# WHAT TO DO
Filter this listing down to the lines that contain the word "Vivian", and copy them.
════
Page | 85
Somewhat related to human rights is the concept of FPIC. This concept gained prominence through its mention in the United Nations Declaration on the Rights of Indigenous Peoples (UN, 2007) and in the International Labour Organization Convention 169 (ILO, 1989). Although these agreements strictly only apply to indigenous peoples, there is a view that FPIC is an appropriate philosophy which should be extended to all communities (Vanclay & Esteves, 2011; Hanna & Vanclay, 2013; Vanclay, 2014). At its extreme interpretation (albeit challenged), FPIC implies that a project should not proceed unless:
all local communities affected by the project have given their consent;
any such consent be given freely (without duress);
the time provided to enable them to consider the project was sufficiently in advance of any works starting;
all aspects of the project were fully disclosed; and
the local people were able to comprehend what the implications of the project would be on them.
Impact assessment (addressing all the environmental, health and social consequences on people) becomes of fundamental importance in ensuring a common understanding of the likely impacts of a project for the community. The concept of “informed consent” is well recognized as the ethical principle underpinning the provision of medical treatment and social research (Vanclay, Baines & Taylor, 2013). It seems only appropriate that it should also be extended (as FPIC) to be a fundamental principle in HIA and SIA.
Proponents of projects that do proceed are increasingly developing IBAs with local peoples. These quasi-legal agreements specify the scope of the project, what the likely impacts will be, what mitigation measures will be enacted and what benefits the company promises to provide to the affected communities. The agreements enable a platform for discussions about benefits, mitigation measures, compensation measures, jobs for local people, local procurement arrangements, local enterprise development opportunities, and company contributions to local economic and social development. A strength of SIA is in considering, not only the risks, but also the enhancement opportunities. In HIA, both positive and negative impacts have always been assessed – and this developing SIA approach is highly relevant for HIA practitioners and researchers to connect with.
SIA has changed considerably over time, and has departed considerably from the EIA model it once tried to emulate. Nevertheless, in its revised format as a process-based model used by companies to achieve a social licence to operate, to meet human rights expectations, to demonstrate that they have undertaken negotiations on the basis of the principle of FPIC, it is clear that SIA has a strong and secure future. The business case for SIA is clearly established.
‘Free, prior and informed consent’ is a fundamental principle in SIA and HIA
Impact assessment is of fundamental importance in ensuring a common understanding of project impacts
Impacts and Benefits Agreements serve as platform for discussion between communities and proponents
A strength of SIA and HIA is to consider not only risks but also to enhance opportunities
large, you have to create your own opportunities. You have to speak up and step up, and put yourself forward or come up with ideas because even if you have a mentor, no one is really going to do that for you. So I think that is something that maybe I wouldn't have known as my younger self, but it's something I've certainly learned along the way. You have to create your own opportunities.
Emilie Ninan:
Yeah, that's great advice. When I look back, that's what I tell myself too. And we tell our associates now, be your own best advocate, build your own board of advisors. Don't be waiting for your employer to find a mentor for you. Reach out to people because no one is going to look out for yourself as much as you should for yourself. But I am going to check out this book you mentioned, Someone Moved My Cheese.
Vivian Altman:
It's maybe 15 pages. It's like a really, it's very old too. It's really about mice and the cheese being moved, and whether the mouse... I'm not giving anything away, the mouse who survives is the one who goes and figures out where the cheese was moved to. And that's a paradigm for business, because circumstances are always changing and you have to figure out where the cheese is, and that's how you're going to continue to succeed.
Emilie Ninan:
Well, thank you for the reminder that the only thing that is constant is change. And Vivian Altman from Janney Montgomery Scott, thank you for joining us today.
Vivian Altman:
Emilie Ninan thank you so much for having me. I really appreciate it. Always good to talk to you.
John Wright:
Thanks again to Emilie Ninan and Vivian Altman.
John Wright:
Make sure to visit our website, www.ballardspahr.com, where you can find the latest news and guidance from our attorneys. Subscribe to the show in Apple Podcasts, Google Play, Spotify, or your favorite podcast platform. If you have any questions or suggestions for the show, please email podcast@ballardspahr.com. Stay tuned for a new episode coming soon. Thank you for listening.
════
# OUTPUT FOR THIS TASK
Vivian Altman:
Well, thank you for the reminder that the only thing that is constant is change. And Vivian Altman from Janney Montgomery Scott, thank you for joining us today.
Vivian Altman:
Thanks again to Emilie Ninan and Vivian Altman.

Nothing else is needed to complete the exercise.